> [What to work on]:
a: Reproduce the executive compensation report starting at "Accordingly, salaries for" and ending at "joins the Company.", swapping "relatively low" for "comparatively modest".
b: Carry on the executive compensation report from its last sentence.

> [Source text]:
====================
COMPENSATION COMMITTEE REPORT ON EXECUTIVE COMPENSATION
 
     The Company offers compensation packages designed to attract and retain
outstanding employees and to encourage and reward the achievement of corporate
goals. Compensation currently includes a competitive combination of salaries,
benefits and stock options. Through broad-based employee ownership of the
Company's common stock, the Company seeks to align employee financial interests
with long-term stockholder value.
 
     Executive officers receive total compensation packages in line with their
responsibilities and expertise. The Company believes that the majority of an
executive's compensation should be closely tied to overall Company performance.
Accordingly, salaries for executive officers in most cases are relatively low
and each executive officer receives a significant stock option grant when he or
she joins the Company.
 
     Base Salaries. Salaries for the Company's executive officers are based on
the executive's contribution to Company performance, level of responsibility,
experience and breadth of knowledge. The Compensation Committee also utilizes
salary surveys for reference purposes, but its salary determinations are not
targeted to a specific level of comparable compensation. The companies in the
salary survey include some but not all of the companies in the Morgan Stanley
High Technology Index, the peer-group index shown in the Stock Price Performance
Graph below. Base salaries for executive officers generally are designed to be
significantly less than those paid by competitors in the electronic commerce and
software industries. These lower base salaries are combined with large stock
option grants so that the major portion of the executive's pay is tied to
Company performance. In January of 1998, most executive officers received an
annualized salary increase of approximately 2.3% prorated based on the portion
of each year worked since the executive's last salary increase.
====================
> [Information provided]:
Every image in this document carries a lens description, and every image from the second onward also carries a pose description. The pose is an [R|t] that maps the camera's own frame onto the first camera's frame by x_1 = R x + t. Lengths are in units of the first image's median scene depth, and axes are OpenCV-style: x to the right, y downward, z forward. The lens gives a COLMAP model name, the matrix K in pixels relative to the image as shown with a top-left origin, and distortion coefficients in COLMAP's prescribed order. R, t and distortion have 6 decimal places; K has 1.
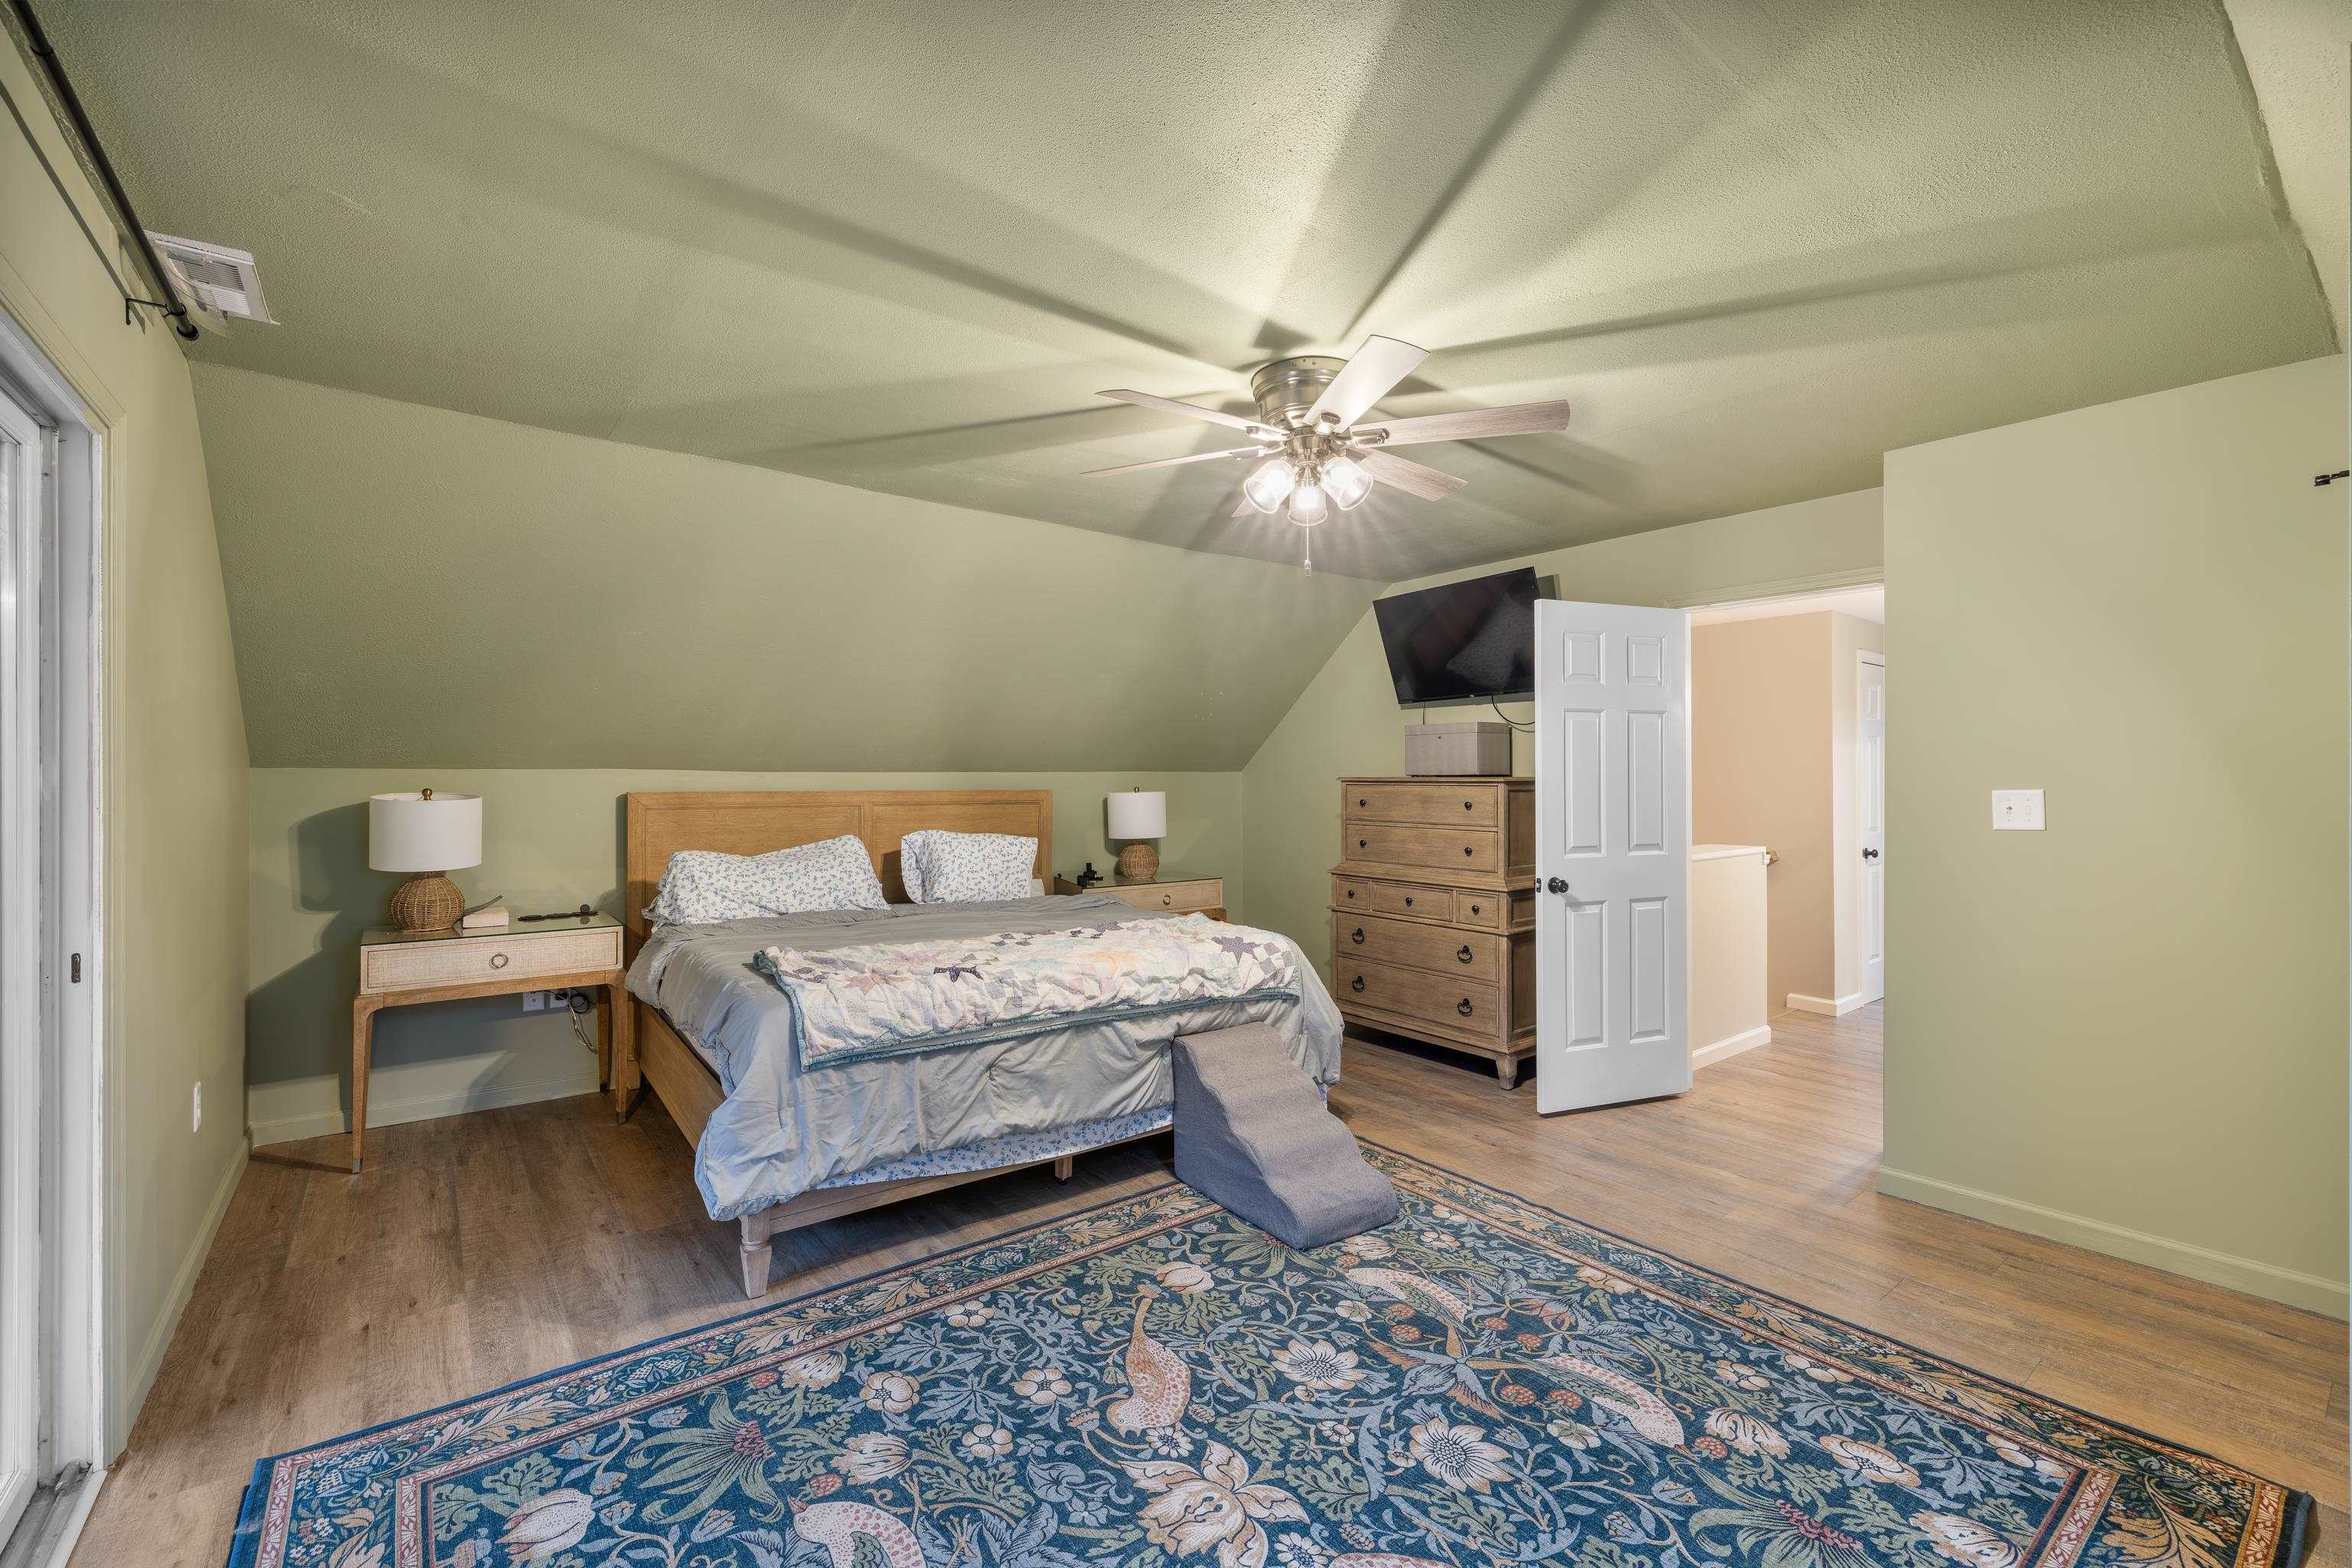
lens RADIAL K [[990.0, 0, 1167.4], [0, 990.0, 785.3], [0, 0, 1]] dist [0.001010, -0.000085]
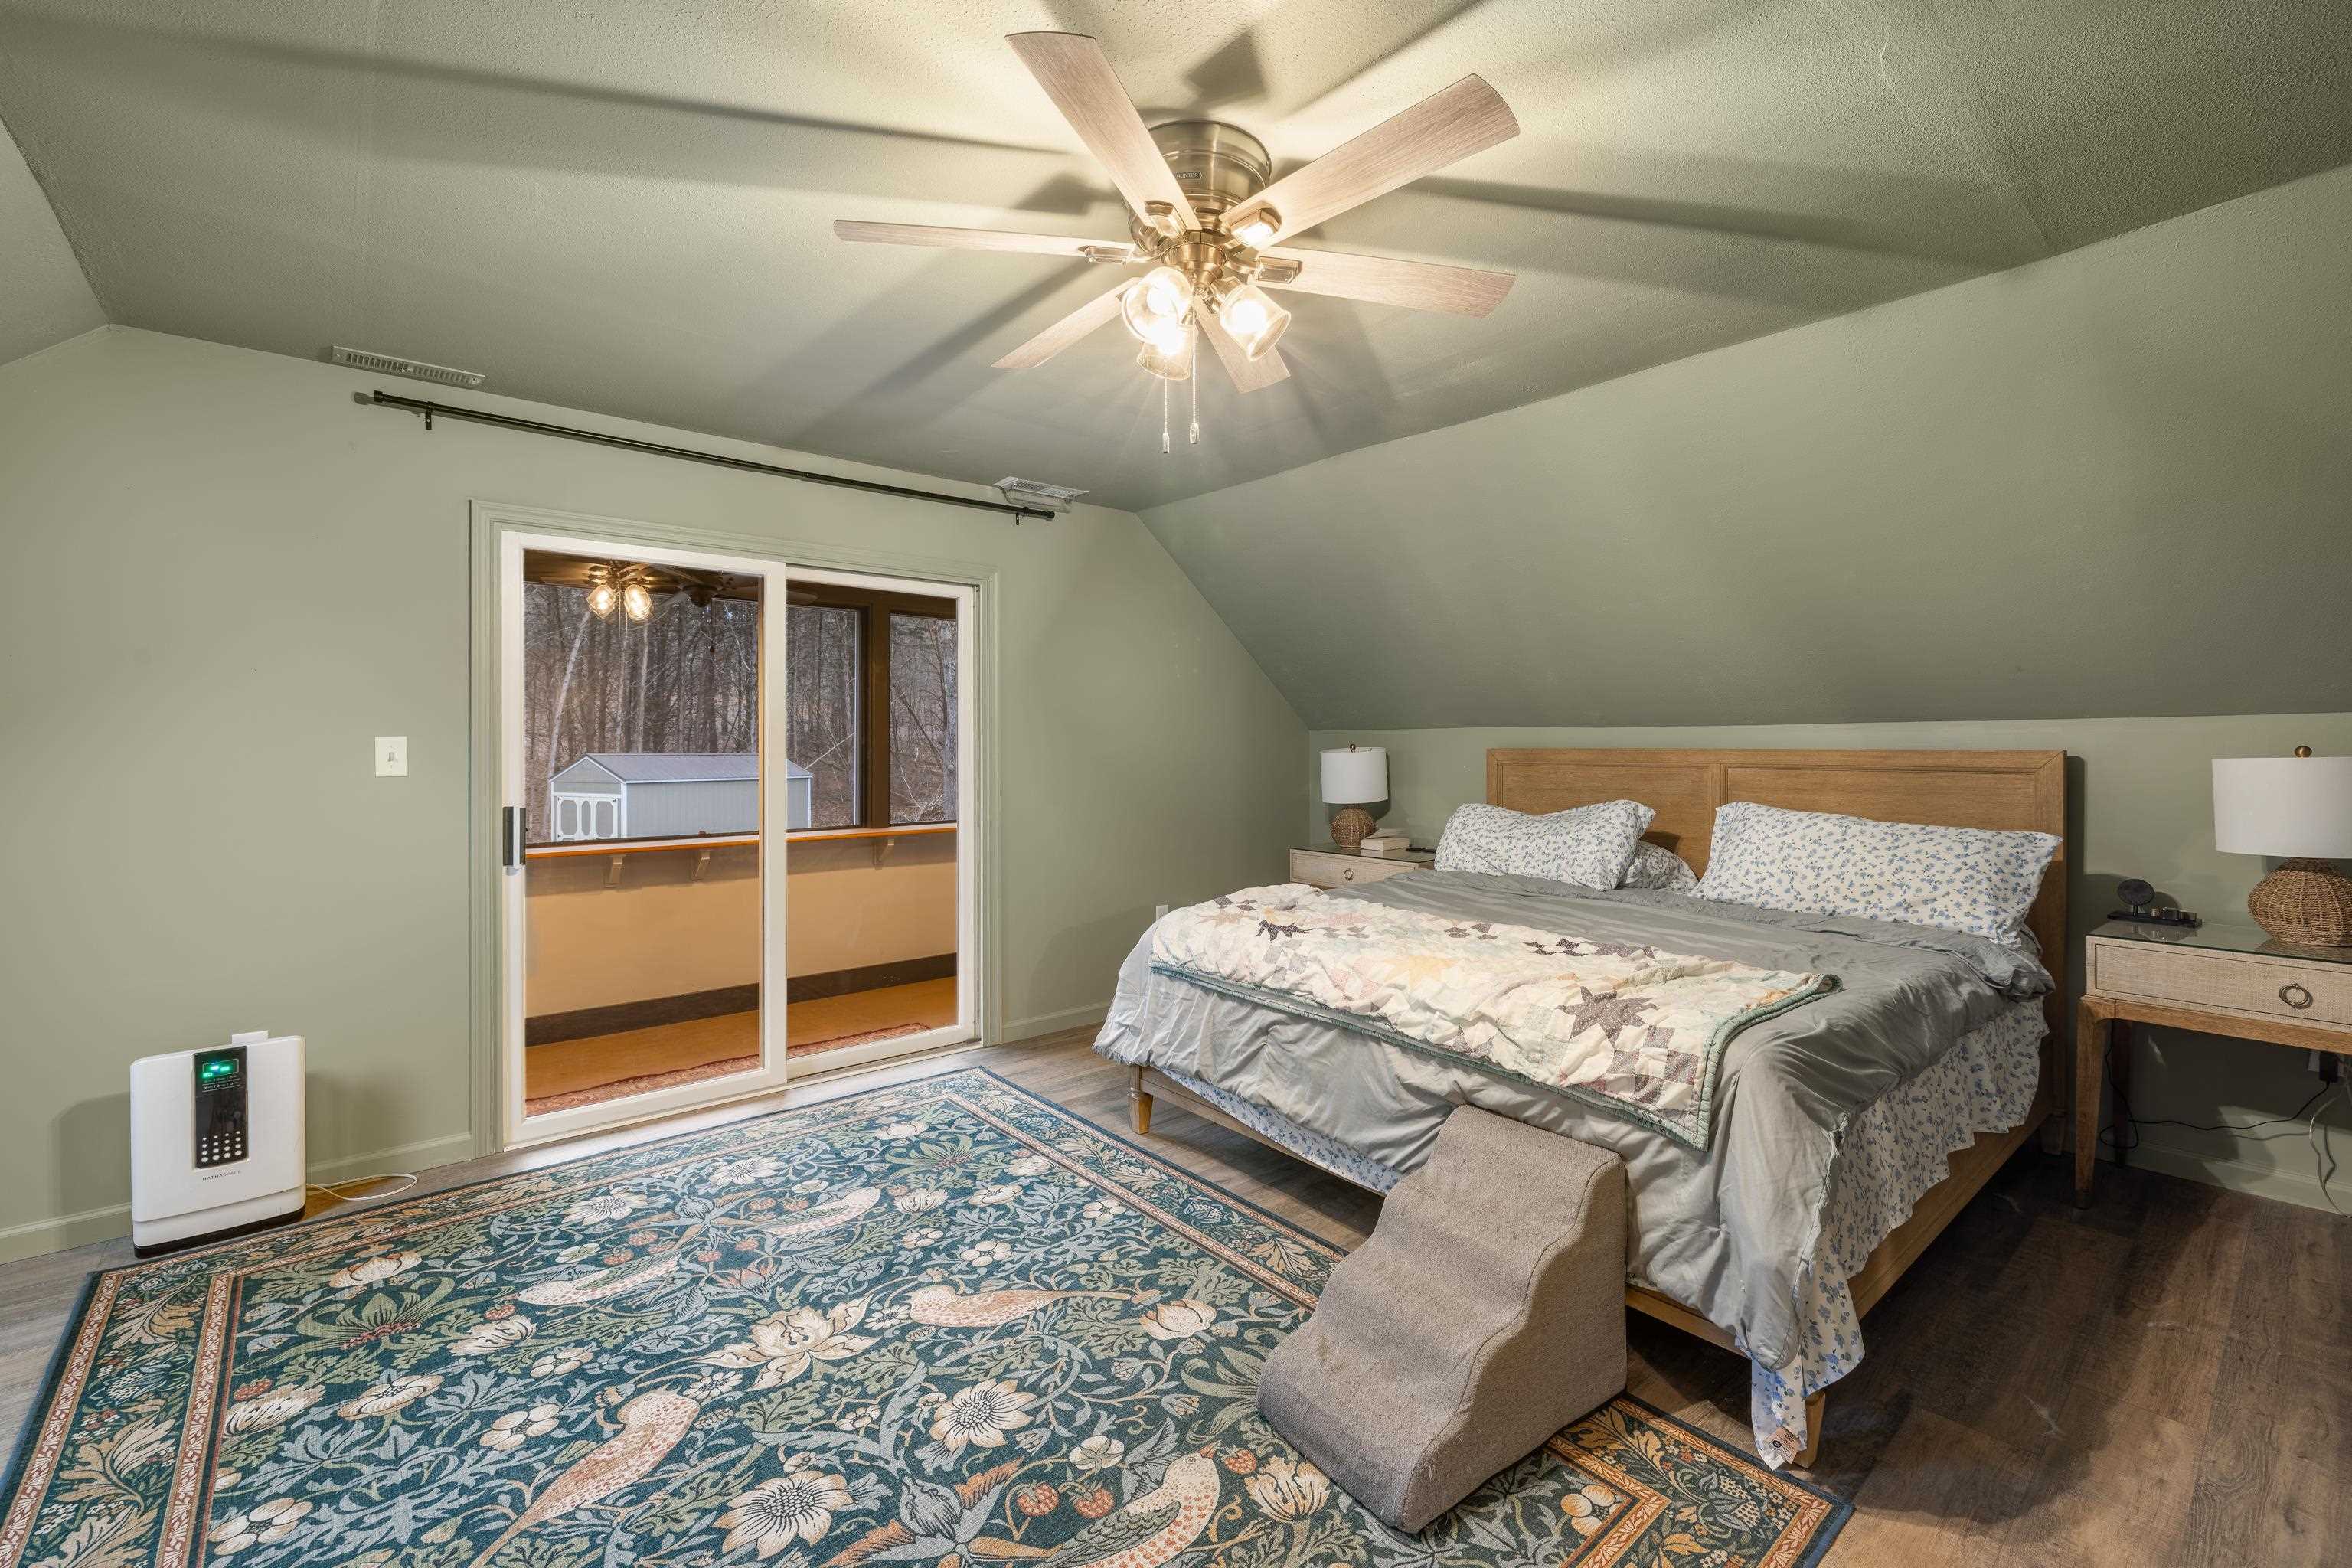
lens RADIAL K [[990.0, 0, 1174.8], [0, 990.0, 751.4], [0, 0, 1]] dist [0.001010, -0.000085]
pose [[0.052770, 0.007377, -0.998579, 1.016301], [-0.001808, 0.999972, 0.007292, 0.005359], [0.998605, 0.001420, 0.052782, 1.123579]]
====================
> [Answer list]:
a:
Accordingly, salaries for executive officers in most cases are comparatively modest
and each executive officer receives a significant stock option grant when he or
she joins the Company.

b:
 
                                        8
<PAGE>   12
 
     Stock-Based Compensation. The Company seeks to align the long-term
interests of its executive officers with those of its stockholders. As a result,
each executive officer receives a significant stock option grant when he or she
joins the Company. Grant sizes are determined based on various subjective
factors, primarily related to the individual's anticipated contribution to the
Company's success. At this time, the Company is exploring granting additional
stock options to executive officers based on performance and potential.
 
     Other Compensation. The Company pays bonuses to its executive officers only
under special circumstances. In 1998, the Company hired two new executive
officers, Mr. Wright and Mr. Shriram, and paid each of them a signing bonus to
encourage them to join the Company and to compensate them for relocation
expenses. In addition, Mr. Risher received a one-time performance bonus of
$50,000.
 
     Chief Executive Officer Compensation. Mr. Bezos received $81,840 in cash
compensation from the Company during 1998. Mr. Bezos' compensation was
considerably less than may have been paid to an individual with similar
responsibilities in a similar industry. Due to Mr. Bezos' substantial ownership
in the Company (approximately 36%), Mr. Bezos requested not to receive
additional compensation in 1998.
 
     The Compensation Committee will evaluate the Company's compensation
policies on an ongoing basis to determine whether they enable the Company to
attract, retain and motivate key personnel. To meet these objectives, the
Company may from time to time increase salaries, award additional stock options
or provide other short- and long-term incentive compensation to executive
officers, including Mr. Bezos.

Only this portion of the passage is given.